* **TEXT EXTRACT**
--- Start ---
Post-poll politics of Andhra congressmen to secure their 'Political employment'

In February, 1952 Ex-chief minister Tanguturi Prakasam tries to foster a post-poll alliance and claims to have the largest group and ask the Governor to invite him to form Government. The Governor instead invites Rajaji. Faced with bleak future, the rival camps of Prakasam and Pattabhi join hands.The stunning defeats of 1952 bought the flock together to get out of their ‘political unemployment’. Andhra congress leaders were also desperate to break away from the domination of Tamil factions led by Kamaraj and Rajaji. They saw an opportunity in creating a new state.
--- End ---
* **DATA LINES**
--- Start ---
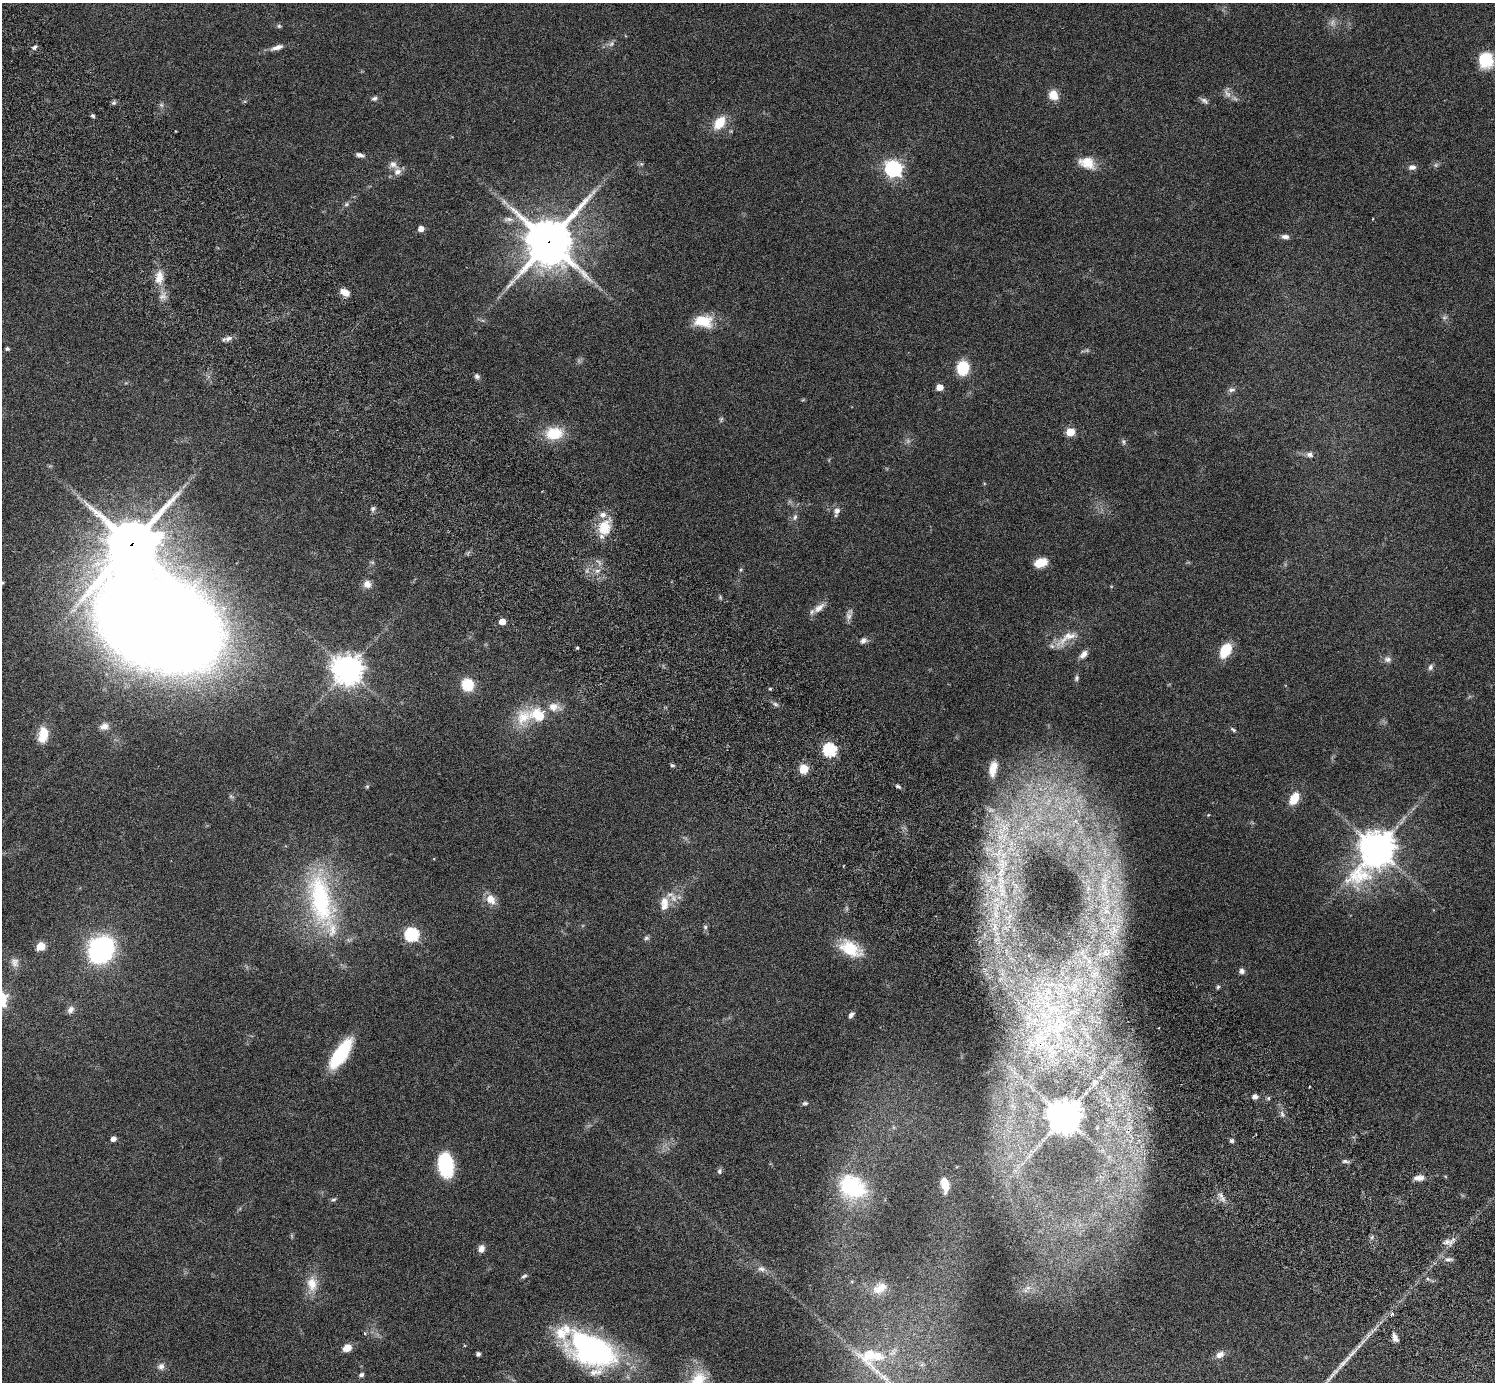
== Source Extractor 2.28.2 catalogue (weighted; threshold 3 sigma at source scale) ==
--- End ---
* **WHAT IS REQUIRED**
In the passage on Andhra Congress post-poll politics, whom did the Governor invite to form the government instead of Tanguturi Prakasam?

* **WORKED ANSWER**
Rajaji